**Aim of the task:** Pull every line containing the word "poet" from the records.

Data extracted from a collection
▬▬▬▬▬▬▬▬▬▬
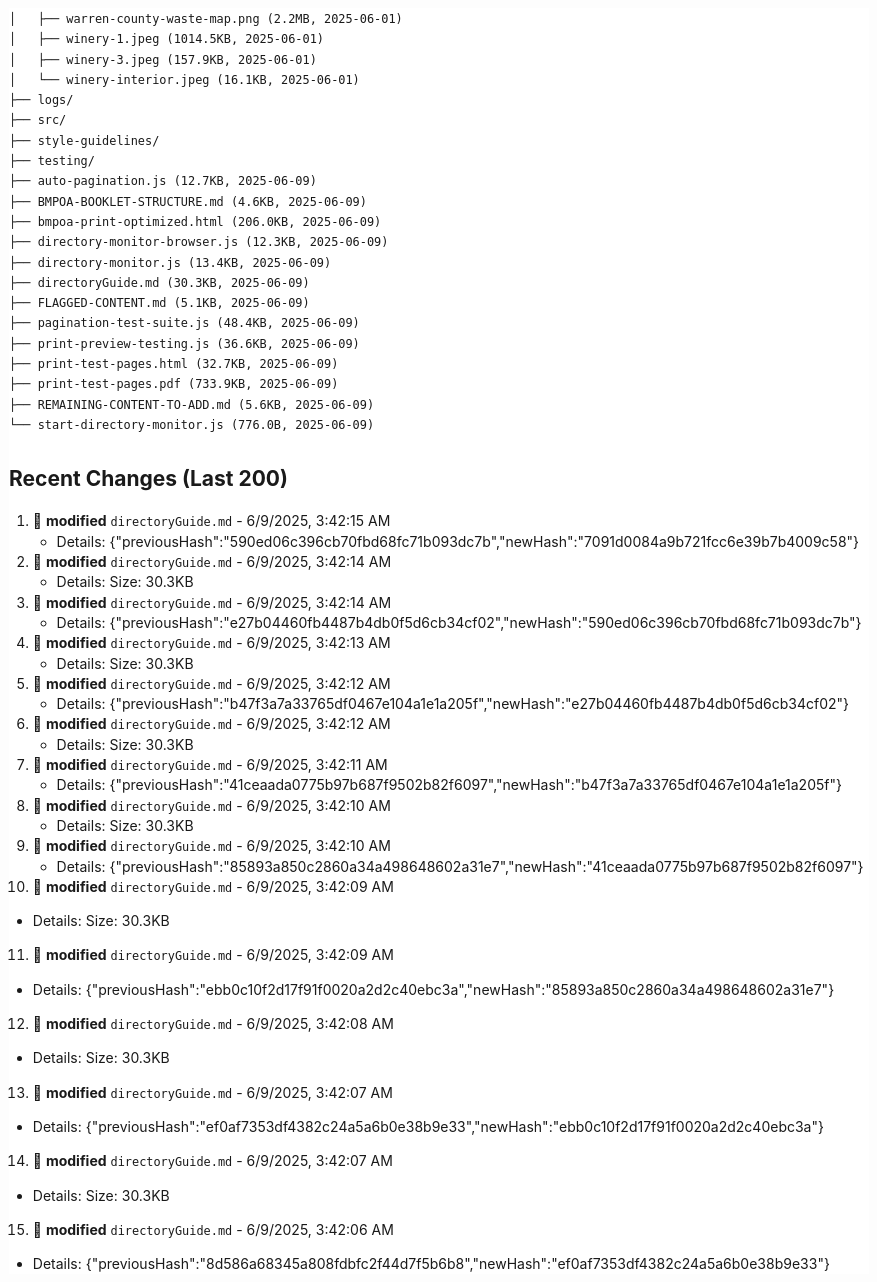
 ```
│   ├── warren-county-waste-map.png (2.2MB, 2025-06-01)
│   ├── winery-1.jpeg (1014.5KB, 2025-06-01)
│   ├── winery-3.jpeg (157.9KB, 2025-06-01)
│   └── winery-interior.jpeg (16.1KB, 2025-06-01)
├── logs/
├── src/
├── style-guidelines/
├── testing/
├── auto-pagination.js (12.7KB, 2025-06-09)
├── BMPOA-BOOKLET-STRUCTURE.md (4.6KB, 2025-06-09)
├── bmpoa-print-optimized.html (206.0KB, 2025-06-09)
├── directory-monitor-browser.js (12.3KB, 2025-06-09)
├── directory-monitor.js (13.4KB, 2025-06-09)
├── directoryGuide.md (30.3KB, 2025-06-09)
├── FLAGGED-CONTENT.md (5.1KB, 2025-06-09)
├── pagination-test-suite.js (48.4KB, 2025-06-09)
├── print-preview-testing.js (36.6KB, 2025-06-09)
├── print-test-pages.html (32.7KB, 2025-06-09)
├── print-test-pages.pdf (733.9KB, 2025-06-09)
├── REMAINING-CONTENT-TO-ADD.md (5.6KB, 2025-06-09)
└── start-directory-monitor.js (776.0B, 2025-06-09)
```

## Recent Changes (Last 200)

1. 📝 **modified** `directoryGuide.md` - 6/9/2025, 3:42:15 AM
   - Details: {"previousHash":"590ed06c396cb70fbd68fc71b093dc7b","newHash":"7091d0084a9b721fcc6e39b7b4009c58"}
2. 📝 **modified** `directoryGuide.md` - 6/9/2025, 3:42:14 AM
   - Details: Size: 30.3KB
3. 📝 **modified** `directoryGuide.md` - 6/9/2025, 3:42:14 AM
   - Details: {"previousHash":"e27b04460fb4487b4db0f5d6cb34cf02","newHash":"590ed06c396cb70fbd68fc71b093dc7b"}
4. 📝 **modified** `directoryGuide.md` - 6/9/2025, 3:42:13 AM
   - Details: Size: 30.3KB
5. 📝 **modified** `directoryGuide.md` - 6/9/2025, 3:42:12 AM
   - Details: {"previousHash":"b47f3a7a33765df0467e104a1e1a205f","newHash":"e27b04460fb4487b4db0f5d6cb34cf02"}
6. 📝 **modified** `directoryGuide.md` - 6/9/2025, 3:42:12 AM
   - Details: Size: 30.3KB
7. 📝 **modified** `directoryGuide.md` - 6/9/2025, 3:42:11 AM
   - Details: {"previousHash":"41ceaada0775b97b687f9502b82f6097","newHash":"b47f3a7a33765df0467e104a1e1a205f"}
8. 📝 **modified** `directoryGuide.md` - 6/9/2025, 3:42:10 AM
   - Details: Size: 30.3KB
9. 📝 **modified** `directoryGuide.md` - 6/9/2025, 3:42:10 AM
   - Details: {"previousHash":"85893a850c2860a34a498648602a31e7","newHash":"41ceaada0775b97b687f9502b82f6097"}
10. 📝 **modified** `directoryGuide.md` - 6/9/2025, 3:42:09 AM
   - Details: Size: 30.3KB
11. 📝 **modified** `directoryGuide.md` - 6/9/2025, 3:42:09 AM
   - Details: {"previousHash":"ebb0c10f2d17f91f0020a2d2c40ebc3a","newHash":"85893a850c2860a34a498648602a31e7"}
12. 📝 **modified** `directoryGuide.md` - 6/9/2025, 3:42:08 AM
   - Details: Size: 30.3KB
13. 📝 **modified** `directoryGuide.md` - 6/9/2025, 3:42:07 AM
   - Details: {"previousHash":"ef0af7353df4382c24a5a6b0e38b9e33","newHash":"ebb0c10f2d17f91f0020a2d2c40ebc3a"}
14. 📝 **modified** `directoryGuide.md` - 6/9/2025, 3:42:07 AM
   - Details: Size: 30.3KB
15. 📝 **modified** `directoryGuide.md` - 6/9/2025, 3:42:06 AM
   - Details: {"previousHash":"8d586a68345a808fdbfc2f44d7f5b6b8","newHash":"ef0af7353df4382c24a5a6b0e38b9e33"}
▬▬▬▬▬▬▬▬▬▬
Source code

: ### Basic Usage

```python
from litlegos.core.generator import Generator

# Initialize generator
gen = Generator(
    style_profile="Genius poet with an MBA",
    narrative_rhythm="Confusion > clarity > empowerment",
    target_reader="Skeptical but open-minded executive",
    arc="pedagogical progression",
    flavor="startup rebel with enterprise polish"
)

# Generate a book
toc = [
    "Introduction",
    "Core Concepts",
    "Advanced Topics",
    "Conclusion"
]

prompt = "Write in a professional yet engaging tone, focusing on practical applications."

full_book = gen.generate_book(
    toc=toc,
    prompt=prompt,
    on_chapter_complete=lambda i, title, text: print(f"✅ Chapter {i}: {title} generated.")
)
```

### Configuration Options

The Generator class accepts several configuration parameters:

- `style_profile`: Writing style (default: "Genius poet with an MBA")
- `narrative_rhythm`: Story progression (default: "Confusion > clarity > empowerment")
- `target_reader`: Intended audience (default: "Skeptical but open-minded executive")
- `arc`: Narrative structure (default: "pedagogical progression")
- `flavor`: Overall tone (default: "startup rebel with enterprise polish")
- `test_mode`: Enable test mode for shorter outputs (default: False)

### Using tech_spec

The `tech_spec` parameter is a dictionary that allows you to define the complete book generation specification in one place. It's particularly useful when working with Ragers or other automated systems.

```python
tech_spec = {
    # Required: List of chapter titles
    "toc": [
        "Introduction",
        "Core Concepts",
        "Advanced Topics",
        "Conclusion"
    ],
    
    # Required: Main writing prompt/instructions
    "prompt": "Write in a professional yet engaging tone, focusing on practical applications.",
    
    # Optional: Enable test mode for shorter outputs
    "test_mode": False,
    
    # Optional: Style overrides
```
▬▬▬▬▬▬▬▬▬▬
**Exercise output:**
    style_profile="Genius poet with an MBA",
- `style_profile`: Writing style (default: "Genius poet with an MBA")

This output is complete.